Une première résidence permanente
Les créateurs d’Interstellar Arc ont profité des apprentissages d'un autre de leurs projets : Space Explorers : L’infini, une expérience immersive inspirée des missions de la NASA et présentée dans plusieurs grandes villes du monde depuis 2021.
« Monter et démonter un spectacle de cette ampleur dans chaque ville, c’est un travail colossal. Pour le projet suivant, nous voulions tout concevoir pour un seul lieu », explique Félix Lajeunesse.
Ce lieu, c’est la ville de Las Vegas, aux États-Unis. Plus précisément dans l’AREA15, un immense complexe immersif à l’extérieur de la Strip, qui rassemble plus d’une vingtaine d’activités et d’expériences.
Selon Félix Lajeunesse, en optant pour une résidence permanente, ils se sont simplifié la tâche, mais ils améliorent aussi le produit fini : « Faire la présentation dans un endroit unique nous permet de pousser la scénographie plus loin, d’avoir un avant et un après-spectacle à la hauteur », estime-t-il.
AREA15 n’a pas été difficile à convaincre. « On choisit nos partenaires en fonction de leurs capacités.
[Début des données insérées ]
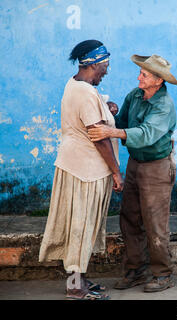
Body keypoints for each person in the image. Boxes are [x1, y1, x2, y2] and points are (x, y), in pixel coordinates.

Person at [39, 40, 124, 300]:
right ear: (93, 64)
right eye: (105, 66)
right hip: (85, 172)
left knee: (84, 226)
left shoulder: (77, 86)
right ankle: (76, 286)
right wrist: (116, 172)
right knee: (81, 227)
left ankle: (81, 279)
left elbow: (91, 117)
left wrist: (107, 110)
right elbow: (98, 136)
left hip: (79, 167)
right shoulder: (85, 92)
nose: (106, 72)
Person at [88, 54, 177, 293]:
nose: (139, 77)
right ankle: (135, 270)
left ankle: (163, 274)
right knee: (129, 218)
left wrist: (110, 132)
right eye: (140, 73)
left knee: (155, 223)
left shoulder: (164, 105)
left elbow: (147, 133)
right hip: (136, 163)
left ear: (158, 81)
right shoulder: (135, 95)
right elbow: (121, 122)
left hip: (157, 167)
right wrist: (110, 114)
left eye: (144, 75)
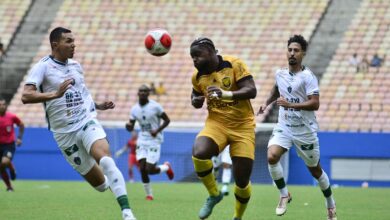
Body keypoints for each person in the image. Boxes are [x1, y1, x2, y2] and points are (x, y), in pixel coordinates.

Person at [21, 27, 136, 220]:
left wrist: (98, 105)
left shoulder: (76, 66)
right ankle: (112, 184)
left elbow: (82, 94)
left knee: (105, 159)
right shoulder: (43, 66)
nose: (73, 44)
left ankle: (127, 212)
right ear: (55, 45)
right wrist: (54, 94)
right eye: (68, 41)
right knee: (100, 185)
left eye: (73, 40)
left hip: (85, 121)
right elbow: (26, 95)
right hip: (65, 134)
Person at [257, 35, 337, 220]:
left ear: (303, 54)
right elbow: (277, 90)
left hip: (305, 131)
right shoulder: (280, 73)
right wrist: (267, 103)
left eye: (296, 50)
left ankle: (330, 205)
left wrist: (290, 105)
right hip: (284, 126)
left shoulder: (308, 77)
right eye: (290, 50)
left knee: (315, 171)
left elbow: (315, 103)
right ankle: (284, 194)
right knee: (271, 156)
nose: (292, 53)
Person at [190, 37, 257, 220]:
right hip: (216, 124)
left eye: (198, 55)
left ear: (211, 52)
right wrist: (196, 101)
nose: (195, 60)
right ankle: (213, 194)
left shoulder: (234, 64)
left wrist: (225, 94)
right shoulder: (197, 77)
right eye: (192, 57)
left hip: (243, 126)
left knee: (242, 181)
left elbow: (251, 90)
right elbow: (195, 97)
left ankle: (237, 216)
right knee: (199, 152)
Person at [125, 84, 174, 201]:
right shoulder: (134, 109)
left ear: (148, 93)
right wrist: (128, 126)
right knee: (142, 169)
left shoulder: (156, 107)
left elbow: (167, 120)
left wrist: (157, 130)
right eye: (140, 91)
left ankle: (166, 167)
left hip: (154, 140)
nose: (142, 93)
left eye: (145, 91)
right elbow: (131, 126)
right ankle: (149, 194)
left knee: (150, 170)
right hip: (142, 140)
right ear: (137, 93)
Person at [0, 97, 24, 191]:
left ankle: (12, 169)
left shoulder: (11, 117)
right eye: (0, 105)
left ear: (6, 106)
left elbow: (21, 124)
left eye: (3, 104)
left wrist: (19, 138)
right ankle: (9, 187)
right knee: (1, 168)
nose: (2, 106)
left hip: (9, 145)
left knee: (4, 162)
Certains ont une vision créative, d’autres des capacités opérationnelles de déployer de grands concepts, et d’autres sont capables d’obtenir du financement. Rares sont ceux qui ont les trois, comme Felix & Paul Studios », a observé Michael Casper, vice-président du développement des affaires à AREA15, lors d’une présentation à la conférence HUB Montréal, en octobre dernier.
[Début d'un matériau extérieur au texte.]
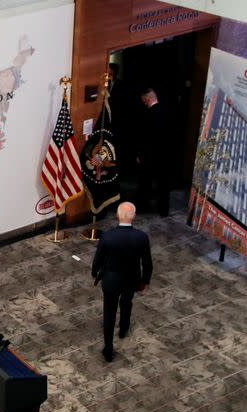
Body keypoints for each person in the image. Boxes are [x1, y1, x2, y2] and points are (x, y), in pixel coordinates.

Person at [91, 202, 152, 362]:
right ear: (134, 216)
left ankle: (108, 348)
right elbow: (147, 263)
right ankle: (124, 328)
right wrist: (145, 281)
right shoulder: (141, 237)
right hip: (131, 279)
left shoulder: (108, 236)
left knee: (109, 312)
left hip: (111, 280)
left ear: (117, 216)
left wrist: (94, 273)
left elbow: (98, 259)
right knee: (127, 302)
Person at [137, 88, 170, 216]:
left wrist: (140, 155)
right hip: (164, 155)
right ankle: (164, 210)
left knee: (145, 182)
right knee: (163, 184)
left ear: (147, 99)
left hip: (149, 155)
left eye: (143, 101)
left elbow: (144, 138)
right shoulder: (168, 112)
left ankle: (143, 206)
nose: (143, 103)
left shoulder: (147, 115)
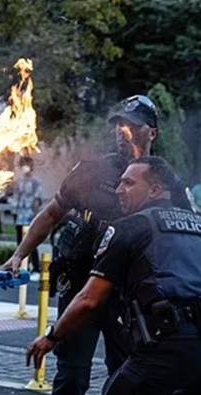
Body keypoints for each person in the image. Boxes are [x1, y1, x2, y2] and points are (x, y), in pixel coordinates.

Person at [2, 95, 186, 395]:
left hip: (130, 296)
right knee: (71, 377)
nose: (121, 131)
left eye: (132, 126)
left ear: (152, 132)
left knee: (125, 373)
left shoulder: (164, 178)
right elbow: (50, 214)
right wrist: (18, 255)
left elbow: (182, 232)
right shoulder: (91, 171)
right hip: (80, 288)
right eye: (119, 125)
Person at [26, 156, 201, 395]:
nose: (118, 190)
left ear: (155, 190)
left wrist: (51, 336)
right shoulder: (197, 224)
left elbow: (89, 299)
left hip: (164, 347)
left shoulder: (130, 227)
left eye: (128, 183)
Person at [13, 156, 43, 275]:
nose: (24, 167)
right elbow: (15, 197)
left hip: (30, 216)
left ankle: (36, 268)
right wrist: (14, 212)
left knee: (31, 242)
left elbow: (37, 200)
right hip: (19, 216)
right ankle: (21, 267)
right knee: (19, 243)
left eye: (26, 164)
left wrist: (35, 216)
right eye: (22, 165)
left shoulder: (36, 183)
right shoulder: (19, 182)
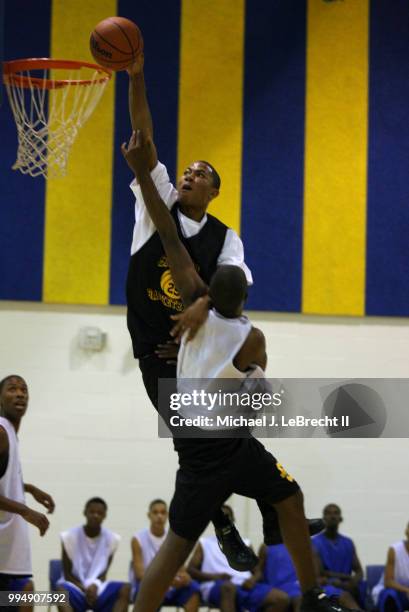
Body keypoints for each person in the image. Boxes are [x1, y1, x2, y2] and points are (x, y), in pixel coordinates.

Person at [120, 128, 354, 612]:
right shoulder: (239, 330)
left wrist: (256, 384)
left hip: (215, 433)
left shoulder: (214, 328)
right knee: (261, 505)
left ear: (214, 293)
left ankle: (301, 586)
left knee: (286, 497)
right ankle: (234, 521)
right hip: (207, 436)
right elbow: (257, 397)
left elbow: (171, 238)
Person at [125, 55, 322, 569]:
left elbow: (235, 290)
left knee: (230, 434)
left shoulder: (225, 237)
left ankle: (270, 513)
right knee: (195, 445)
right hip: (156, 354)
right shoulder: (156, 208)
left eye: (200, 174)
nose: (189, 176)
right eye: (186, 171)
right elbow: (142, 136)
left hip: (201, 356)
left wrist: (201, 309)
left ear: (214, 192)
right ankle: (230, 522)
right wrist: (136, 73)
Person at [0, 374, 55, 609]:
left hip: (9, 557)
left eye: (24, 389)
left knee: (27, 593)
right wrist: (26, 511)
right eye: (12, 389)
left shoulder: (10, 434)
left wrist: (28, 488)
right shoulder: (1, 432)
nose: (20, 393)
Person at [188, 503, 283, 612]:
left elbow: (258, 571)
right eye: (220, 518)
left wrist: (252, 580)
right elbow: (190, 570)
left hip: (244, 585)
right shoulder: (204, 543)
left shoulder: (246, 543)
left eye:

Des défis créatifs et techniques
Il a fallu trois ans pour développer Interstellar Arc. « Nous n’avons pas suivi de scénario de manière rigide, car c’est un nouveau terrain de jeu. On a appris à mesure qu’on avançait », a expliqué Stéphane Rituit, cofondateur et PDG de Felix & Paul Studios, toujours à HUB Montréal.
Pour ce nouveau spectacle, 170 visiteurs défilent à l’heure dans le vaisseau spatial, incluant 40 minutes durant lesquelles ils se déplacent librement avec un casque de RV Meta Quest 3S. « Quand on vit une expérience immersive, on a l’impression d’avoir un libre arbitre, de se déplacer naturellement. Notre défi, c’était d’amener le public dans un arc narratif sans qu’il ait l’impression d’être dirigé », dit Félix Lajeunesse.
Le spectacle a aussi eu son lot de défis technologiques, notamment celui de faire marcher les visiteurs dans un espace physique trois fois plus petit que celui qu’ils visitent virtuellement. Des algorithmes ont été développés pour donner l’impression aux joueurs qu’ils marchent en ligne droite, même s’ils se déplacent en réalité en boucle.

Le début d’un long voyage
Interstellar Arc devrait évoluer au cours des prochains mois. « L’expérience sera bonifiée parce que nous aurons alors eu un peu plus de temps pour compléter notre vision, mais elle ne sera pas totalement différente », précise Félix Lajeunesse.
Si les spectacles permanents doivent souvent se réinventer pour inciter les visiteurs à revenir, ce n’est pas le cas dans la capitale américaine du jeu. Michael Casper rappelle que le public de Las Vegas se renouvelle tous les trois jours.
Le spectacle pourrait toutefois avoir une suite sachant que le voyage interstellaire s’arrête au moment où la planète est découverte. « La finale est satisfaisante, mais elle donne aussi l’impression que c’est le premier chapitre d’une histoire. On n’a pas de plan précis, mais on aimerait définitivement raconter la suite », conclut Félix Lajeunesse.